Mais sur place, les enquêteurs ne trouvent aucune trace du poison. Un des suspects, Kamel Bourguass, tue un policier au moment de son arrestation. Il est condamné à la réclusion à vie. Les autres accusés sont relaxés. Pendant deux ans, les autorités britanniques imposent un embargo sur l’affaire.
En 2005, le public apprend, stupéfait, que l’attentat à la ricine n’a jamais existé. Révulsés, des journalistes ont accusé les autorités britanniques d’avoir entretenu le suspense pour justifier l’intervention militaire en Irak.
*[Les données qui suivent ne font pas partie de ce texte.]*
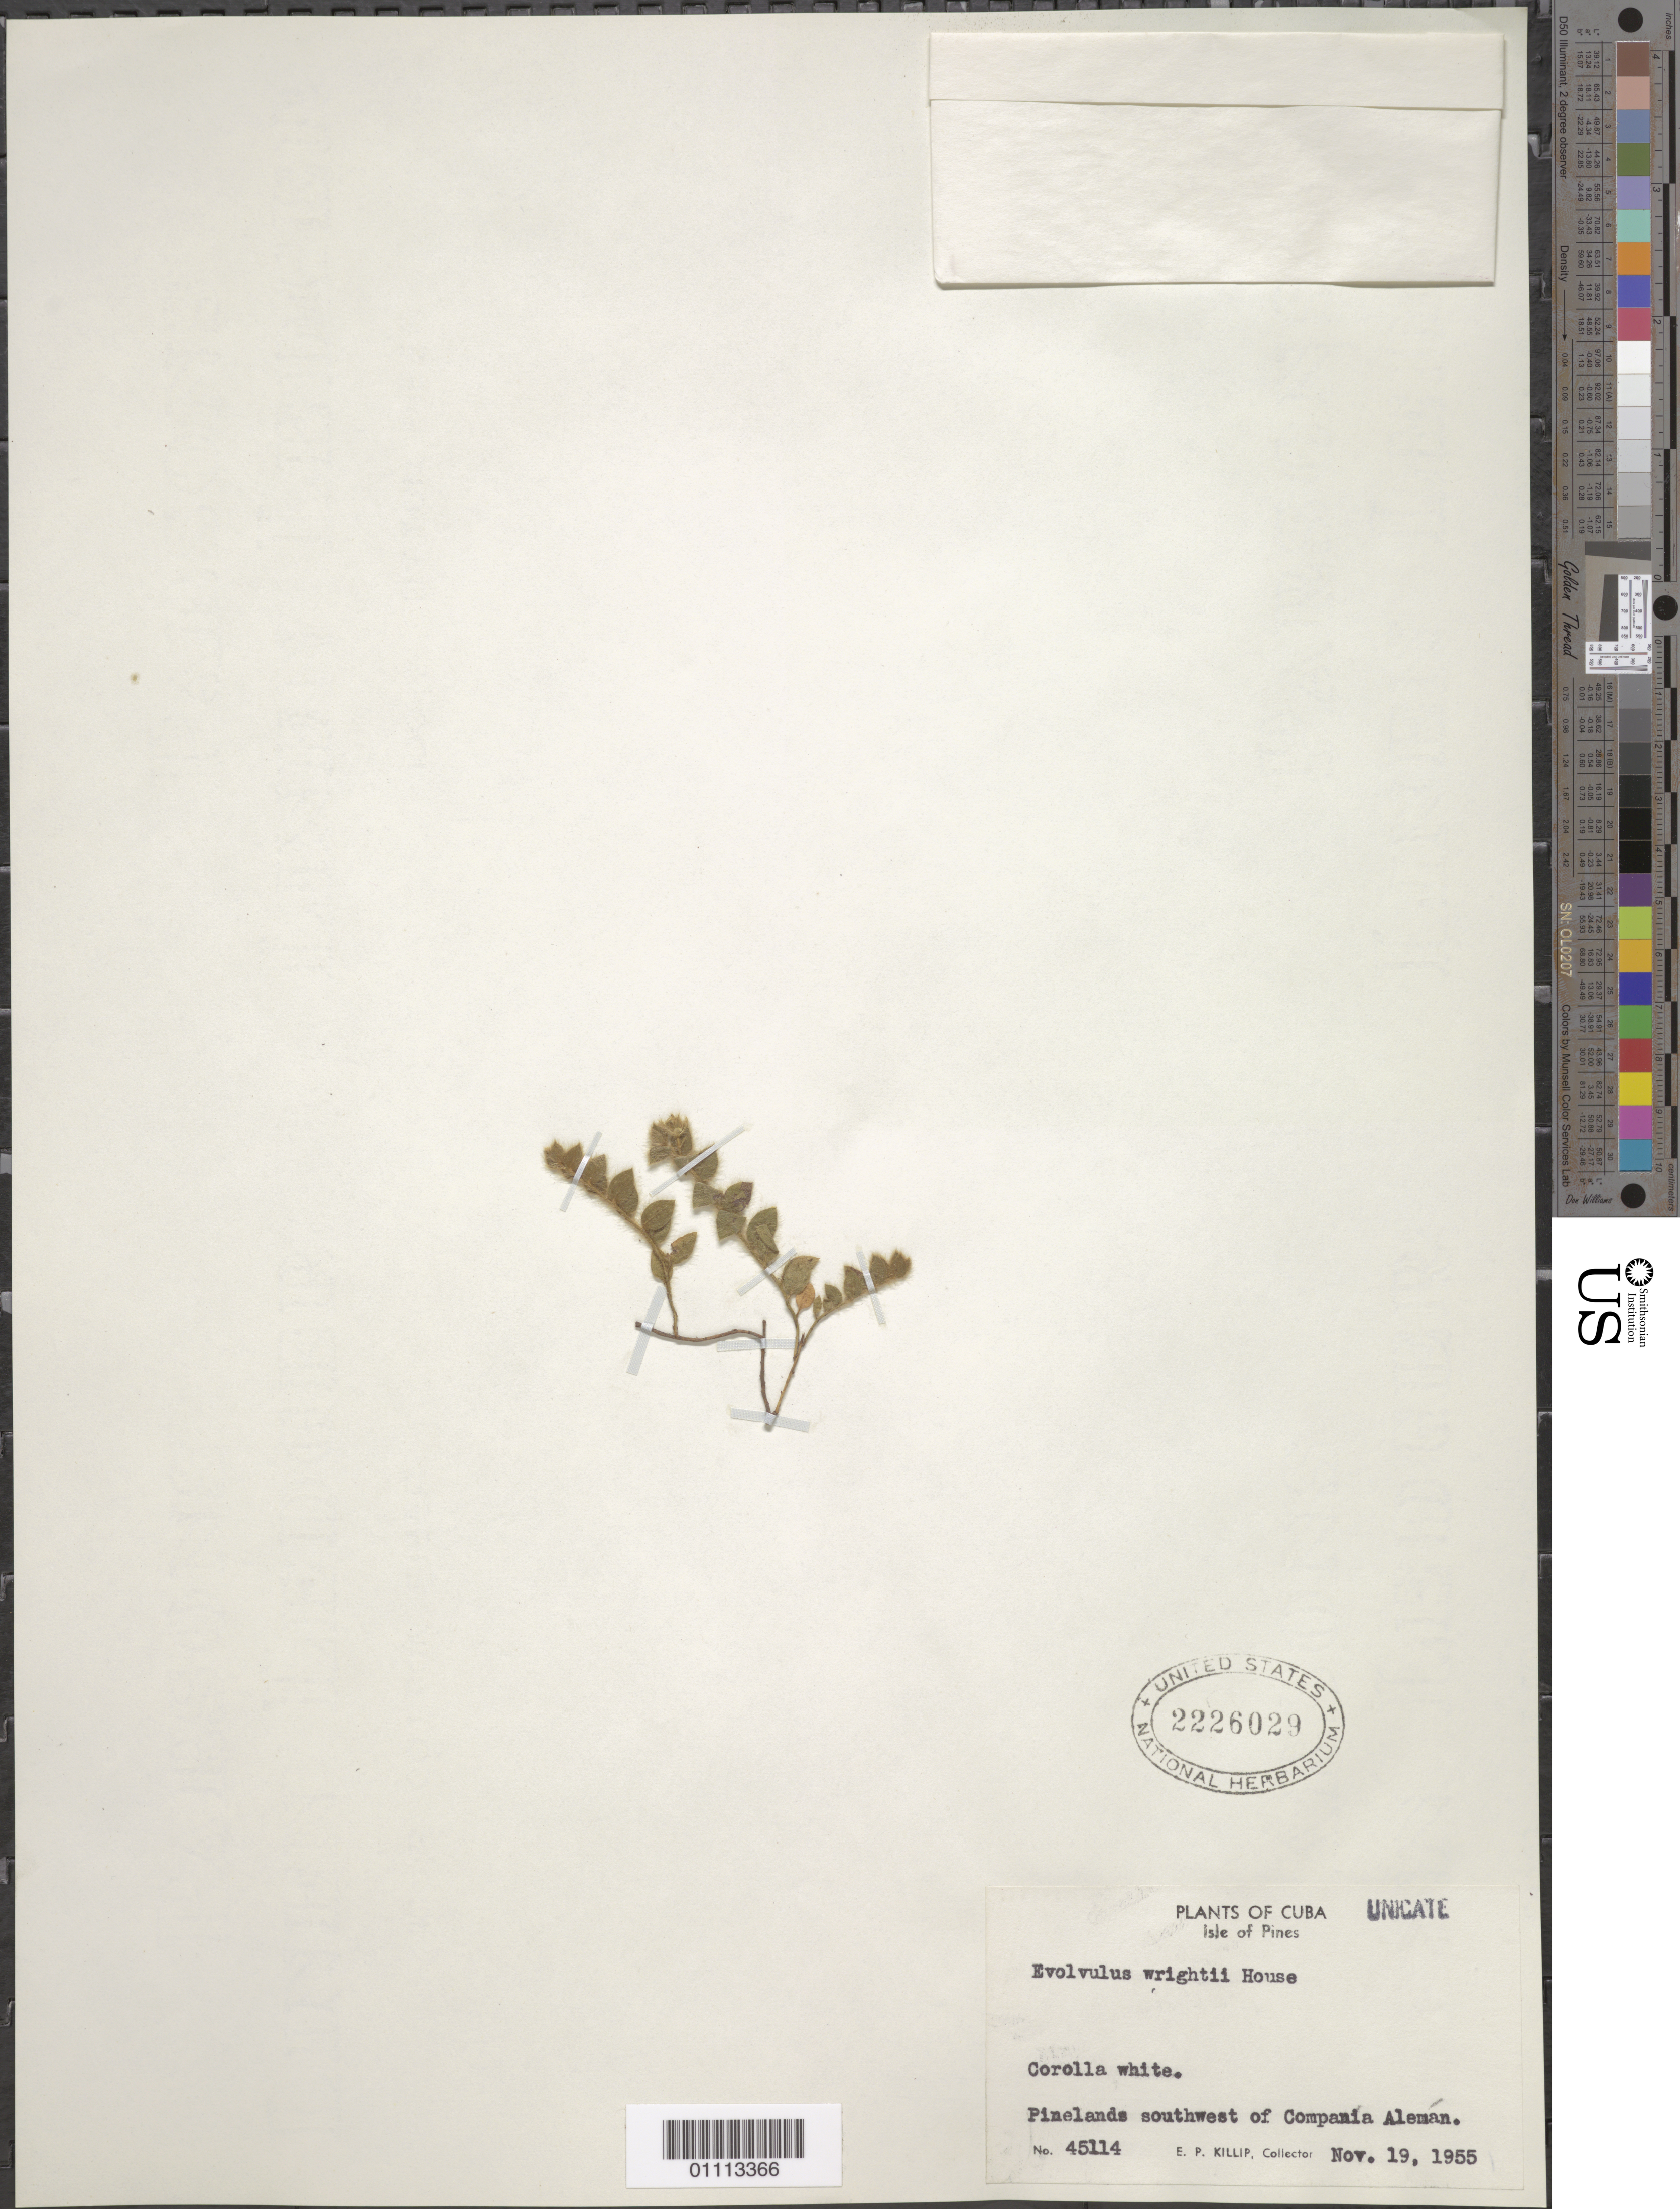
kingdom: Plantae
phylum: Tracheophyta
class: Magnoliopsida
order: Solanales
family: Convolvulaceae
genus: Evolvulus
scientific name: Evolvulus wrightii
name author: House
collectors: E. P. Killip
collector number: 45114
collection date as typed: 19 Nov 1955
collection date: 1955-11-19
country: Cuba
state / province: Isla de La Juventud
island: Isla de la Juventud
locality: Pinelands SW of Compania Aleman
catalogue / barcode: US 2226029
À l’époque des faits, Collin Powell, ex-secrétaire américain à la Défense, avait affirmé que le laboratoire de la mort était mis en place sur ordre des chefs d’Al-Qaïda.
Un Algérien, Mouloud Sihali, faisait partie des personnes arrêtées pour son implication prétendue dans le complot de la ricine. Cinq mois après son acquittement, la police l’interpelle à nouveau, sous prétexte qu’il constitue une menace pour la sécurité du pays. Il est emprisonné à Belmarch puis mis en résidence surveillée dans l’attente de son extradition en Algérie.
D’autres compatriotes accusés à tort de terrorisme ont connu un sort identique. Belmarch retient sans doute les noms de dizaines d’Algériens qui se sont retrouvés dans ses murs alors qu’ils n’ont commis aucun crime. Dans leur cas, les origines étaient des pièces à charge suffisantes.